Now, many of us are using IO's as a second-line vascular access option for ALL patients. I've been told that a humeral head IO has acceptable time to central circulation to be used with adenosine - and I know at least one "supermedic" who's done it successfully.
 
I've got an IO question but probably not worthy of its own post, so I'll just tag along here. Are there drugs that can be pushed by IV but not by IO?

All of our drugs carried by ALS can be infused via IO. Big exceptions I know of are only in the hospital setting. Chemotherapy is the big one that comes to mind. I'll see if I can find a reference for this. If anyone knows better please correct me.

D50 is a PIA but it can be done.
 
If the Pt is stable SVT and you have tried the Vagel manuvers, and you are thinking of Cardioversion then you need some kinda of access. In our service you can't do any type of invasive procedure without IV access. If Pt is stable enough transport without IV. Have O2, and monitor (12-lead obtained for sure). If Unstable then really do you have a Choice? EZ-IO is awesome and pretty easy to access.
 
If the Pt is stable SVT and you have tried the Vagel manuvers, and you are thinking of Cardioversion then you need some kinda of access.

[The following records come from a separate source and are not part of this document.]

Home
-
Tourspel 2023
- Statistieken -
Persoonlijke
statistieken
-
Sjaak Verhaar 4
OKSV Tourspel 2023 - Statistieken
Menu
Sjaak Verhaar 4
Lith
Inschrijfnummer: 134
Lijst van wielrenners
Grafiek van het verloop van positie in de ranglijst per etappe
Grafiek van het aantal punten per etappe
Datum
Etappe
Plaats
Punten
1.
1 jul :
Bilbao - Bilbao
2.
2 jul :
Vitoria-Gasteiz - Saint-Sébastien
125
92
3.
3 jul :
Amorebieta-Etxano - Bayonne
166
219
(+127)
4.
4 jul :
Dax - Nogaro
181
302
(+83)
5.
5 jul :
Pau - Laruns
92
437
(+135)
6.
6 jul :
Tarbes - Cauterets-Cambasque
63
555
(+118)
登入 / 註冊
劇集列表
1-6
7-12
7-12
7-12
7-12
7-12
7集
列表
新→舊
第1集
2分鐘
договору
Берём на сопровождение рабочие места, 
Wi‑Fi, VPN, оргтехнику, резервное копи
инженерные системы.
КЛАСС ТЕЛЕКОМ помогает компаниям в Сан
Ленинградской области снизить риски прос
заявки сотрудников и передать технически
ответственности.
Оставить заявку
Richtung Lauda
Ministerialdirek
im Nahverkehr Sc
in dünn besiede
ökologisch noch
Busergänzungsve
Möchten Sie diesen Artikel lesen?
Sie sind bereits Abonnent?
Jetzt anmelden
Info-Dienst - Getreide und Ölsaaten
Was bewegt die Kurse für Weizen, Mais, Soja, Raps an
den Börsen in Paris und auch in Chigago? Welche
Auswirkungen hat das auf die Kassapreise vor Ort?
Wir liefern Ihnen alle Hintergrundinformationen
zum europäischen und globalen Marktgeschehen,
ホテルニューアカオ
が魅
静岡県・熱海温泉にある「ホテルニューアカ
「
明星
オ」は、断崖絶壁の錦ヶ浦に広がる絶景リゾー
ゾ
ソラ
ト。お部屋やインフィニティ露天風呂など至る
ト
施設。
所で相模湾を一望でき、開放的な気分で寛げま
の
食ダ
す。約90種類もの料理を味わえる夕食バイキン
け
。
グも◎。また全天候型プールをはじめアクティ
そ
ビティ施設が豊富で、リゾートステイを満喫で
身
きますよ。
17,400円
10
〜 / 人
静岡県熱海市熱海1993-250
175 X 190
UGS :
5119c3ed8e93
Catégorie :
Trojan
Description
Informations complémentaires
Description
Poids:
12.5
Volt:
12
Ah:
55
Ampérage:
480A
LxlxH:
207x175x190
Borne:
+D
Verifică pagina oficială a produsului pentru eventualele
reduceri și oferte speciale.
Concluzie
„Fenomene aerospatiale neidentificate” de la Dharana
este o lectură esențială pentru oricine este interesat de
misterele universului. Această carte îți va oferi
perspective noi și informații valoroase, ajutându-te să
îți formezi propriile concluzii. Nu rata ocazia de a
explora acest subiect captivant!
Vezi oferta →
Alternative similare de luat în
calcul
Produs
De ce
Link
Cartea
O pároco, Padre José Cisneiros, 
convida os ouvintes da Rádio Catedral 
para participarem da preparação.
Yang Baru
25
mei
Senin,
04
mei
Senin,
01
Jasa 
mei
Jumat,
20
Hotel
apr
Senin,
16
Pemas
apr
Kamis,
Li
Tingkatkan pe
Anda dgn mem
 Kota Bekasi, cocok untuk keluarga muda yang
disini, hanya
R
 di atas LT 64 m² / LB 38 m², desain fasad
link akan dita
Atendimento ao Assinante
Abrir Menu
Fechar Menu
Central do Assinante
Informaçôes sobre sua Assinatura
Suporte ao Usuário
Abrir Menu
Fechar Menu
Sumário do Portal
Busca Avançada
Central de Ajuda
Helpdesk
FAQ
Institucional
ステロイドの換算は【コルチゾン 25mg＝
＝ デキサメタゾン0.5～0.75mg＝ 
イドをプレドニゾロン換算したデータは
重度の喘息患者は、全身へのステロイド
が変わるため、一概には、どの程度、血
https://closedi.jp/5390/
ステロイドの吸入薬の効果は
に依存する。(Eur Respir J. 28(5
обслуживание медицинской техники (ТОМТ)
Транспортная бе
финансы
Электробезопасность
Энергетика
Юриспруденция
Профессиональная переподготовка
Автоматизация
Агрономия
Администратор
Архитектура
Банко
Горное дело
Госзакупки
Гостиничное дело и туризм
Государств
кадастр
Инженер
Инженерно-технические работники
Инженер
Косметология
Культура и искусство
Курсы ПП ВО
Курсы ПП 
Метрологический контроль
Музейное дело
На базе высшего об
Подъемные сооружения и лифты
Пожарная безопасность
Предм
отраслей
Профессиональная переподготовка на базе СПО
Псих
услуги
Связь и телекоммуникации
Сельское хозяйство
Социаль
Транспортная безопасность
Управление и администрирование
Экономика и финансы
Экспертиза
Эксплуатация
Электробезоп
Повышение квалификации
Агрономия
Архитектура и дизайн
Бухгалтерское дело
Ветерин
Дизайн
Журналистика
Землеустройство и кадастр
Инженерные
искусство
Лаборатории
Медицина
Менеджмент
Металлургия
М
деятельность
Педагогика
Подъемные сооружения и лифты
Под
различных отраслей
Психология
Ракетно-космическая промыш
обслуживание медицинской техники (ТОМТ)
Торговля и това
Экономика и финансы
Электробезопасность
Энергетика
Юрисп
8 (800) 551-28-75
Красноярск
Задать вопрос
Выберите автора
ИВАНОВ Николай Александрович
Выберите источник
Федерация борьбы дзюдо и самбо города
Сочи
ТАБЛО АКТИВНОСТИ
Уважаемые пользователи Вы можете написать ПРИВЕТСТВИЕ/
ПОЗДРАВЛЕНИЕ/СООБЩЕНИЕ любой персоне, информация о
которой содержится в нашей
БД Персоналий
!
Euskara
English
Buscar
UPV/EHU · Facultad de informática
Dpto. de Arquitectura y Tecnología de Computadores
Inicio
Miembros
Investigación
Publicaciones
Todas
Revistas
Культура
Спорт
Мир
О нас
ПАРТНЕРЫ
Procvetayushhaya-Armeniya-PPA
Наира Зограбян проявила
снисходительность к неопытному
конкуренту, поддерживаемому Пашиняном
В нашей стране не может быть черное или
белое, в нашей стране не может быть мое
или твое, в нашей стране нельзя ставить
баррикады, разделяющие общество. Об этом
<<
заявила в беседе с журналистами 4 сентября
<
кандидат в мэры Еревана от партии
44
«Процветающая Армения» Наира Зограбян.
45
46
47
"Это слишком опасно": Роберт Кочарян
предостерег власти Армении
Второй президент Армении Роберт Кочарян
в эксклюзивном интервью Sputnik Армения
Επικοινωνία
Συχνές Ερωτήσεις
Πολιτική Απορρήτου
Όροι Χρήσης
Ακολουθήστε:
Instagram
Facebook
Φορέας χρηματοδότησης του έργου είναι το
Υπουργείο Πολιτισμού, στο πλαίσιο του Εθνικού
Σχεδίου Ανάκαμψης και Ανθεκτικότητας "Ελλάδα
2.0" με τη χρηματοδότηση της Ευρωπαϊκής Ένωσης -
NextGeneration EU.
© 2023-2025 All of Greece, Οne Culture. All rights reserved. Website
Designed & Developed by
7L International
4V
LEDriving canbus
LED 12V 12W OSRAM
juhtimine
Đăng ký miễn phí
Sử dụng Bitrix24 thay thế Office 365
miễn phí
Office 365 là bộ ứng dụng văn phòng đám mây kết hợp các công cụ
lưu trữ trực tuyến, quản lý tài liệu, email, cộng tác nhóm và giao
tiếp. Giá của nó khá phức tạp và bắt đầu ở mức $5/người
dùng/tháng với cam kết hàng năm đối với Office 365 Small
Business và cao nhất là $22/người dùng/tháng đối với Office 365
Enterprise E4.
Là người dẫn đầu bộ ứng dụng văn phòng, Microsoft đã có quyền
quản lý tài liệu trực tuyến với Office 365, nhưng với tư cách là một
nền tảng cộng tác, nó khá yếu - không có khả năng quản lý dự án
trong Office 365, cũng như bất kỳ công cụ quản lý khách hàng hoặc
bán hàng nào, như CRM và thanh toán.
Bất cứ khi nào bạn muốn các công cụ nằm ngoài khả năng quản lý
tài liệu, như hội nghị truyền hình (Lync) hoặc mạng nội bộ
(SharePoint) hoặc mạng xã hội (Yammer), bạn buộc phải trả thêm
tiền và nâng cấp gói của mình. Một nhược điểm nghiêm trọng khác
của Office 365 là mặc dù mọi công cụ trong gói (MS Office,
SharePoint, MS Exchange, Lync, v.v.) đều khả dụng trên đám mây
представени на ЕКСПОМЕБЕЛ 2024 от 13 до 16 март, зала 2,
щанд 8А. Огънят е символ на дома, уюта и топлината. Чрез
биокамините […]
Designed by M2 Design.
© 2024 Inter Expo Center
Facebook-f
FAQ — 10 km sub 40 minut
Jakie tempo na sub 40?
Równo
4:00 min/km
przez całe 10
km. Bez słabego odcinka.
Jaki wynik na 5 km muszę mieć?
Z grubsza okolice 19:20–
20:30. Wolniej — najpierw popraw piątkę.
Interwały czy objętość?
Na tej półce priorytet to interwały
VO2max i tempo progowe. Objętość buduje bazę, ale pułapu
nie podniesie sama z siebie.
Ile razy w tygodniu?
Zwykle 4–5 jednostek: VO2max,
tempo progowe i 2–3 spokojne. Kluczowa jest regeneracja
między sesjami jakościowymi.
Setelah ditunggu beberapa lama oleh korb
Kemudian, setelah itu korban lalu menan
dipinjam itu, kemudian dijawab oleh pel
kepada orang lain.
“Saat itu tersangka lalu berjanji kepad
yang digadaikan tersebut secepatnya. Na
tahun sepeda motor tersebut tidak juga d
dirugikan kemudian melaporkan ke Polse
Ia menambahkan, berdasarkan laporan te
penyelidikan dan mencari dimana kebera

If they're stable, why would you be thinking of cardioversion? Just transport. If they're unstable, sure drill them but they're getting cardioversion with access or not. If you have it available and it's tolerable, midazolam IN or diazepam IM would likely be appreciated by the patient as well.
 
I've cardioverted into asystole before, so I'd like to have some sort of access before I start electrical therapy.

I've chemically converted several people on the first round of 12 after having them tell me that the adenosine didn't work. With a Hx of known failuire to chemically cardiovert, I'll go with a 16G instead of an 18G, and do the standard 20cc rapid flush. I'm also not opposed to getting an EJ for the SVT pt; I've done it quite a few times on the CHF/APE.

If nothing else, I'd do the IO prior to cardioversion. The painful part is not the drilling, it's the infusion afterwards, so don't forget to admin lido at the site if they're conscious. You'll need access for arrest meds if you kill them by cardioversion. I would have the tube kit out, and the arrest meds at the ready before I cardiovert, just in case.